In analysis of several therapeutic classes, the group that shows the most change has often been the cohort that never reaches
the coverage gap. For most therapeutic classes, this is the largest cohort. They cut back refills the most, reducing their
days of therapy. And they start to change their behavior earlier in the calendar year. The "avoidance cohort," as it is called,
typically start out taking many different drugs each month, and the majority of these patients spend more than $200 a month
in the first half of the year. By mid-year, however, these patients change their behavior significantly. They drop therapy
or switch to an OTC alternative (which can't be tracked in retail Rx data). They reduce their compliance and stretch out their
prescriptions. They are also more likely to switch to a generic if it is available in the classes of drugs they are using.

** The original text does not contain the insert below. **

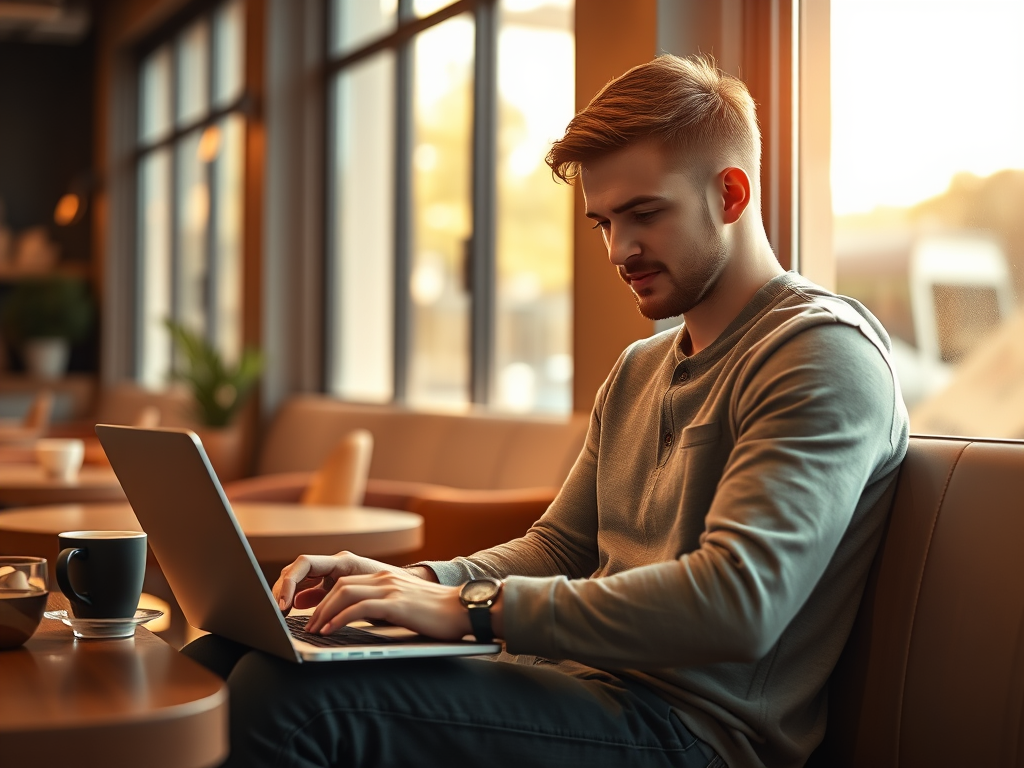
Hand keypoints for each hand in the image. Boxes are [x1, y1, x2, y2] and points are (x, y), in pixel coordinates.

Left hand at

Patients who reached the $2,400 threshold in 2007 got there for a reason. They were compliant with their medications, and
filled enough prescriptions to get into the gap early in the year. In terms of days of therapy lost, however, they can be
less important than the avoidance cohort. For one thing, there are far fewer of them. And on average, they reduce usage less
and are affected for the shortest periods of time.
Patients who started the year on a branded PPI product, but didn't spend enough on all prescriptions to reach the coverage
limit, were just as likely to drop off therapy as were patients who reached the coverage gap and faced full prices. Patients
with coverage in the gap—from their LIS status or some other coverage—were far more likely to be persistent.
When you calculate—How many? How much impact? How long?—for each of these cohorts, you can determine the overall impact of
the gap in coverage on the nonsubsidy patients in a therapeutic class. In the PPI class, for example, about 2 percent of days
of branded therapy were lost among nonsubsidy Part D patients as a result of the coverage gap.
Variation by Therapeutic Class and Brand
Although this analysis has been conducted for a wide range of therapeutic classes and products, we have been unable to predict,
a priori, which patients will be most impacted by the coverage gap. However, the coverage gap can be less of an issue in classes
in which LIS enrollees account for a disproportionately high percentage of the Part D prescriptions. For example, LIS patients
may account for more than 75 percent of prescriptions filled for atypical antipsychotics, such as Zyprexa (olanzapine). Conversely,
the presence of a widely accepted generics alternative, such as omeprazole or simvastatin, is a good predictor of a class
that will be impacted more significantly. Other factors that may influence the importance of the coverage gap include the
existence of manufacturers' patient assistance programs, the legacy effects of state patient assistance programs that might
have granted preferred status to a particular product, and the availability of OTC alternatives that would be acceptable to
the consumer—such as allergy products.
Will patients who hit the coverage gap in 2007 come back to the brand when their cumulative drug spend resets to $0? Will
patients who were exposed to the coverage gap last year learn how to manage around it and get smarter every year? Will manufacturers
find ways to respond to the coverage gap in a cost-effective way?
Like our clients, we want to lift another veil from the coverage gap mystery, and will do so as 2008 data become available.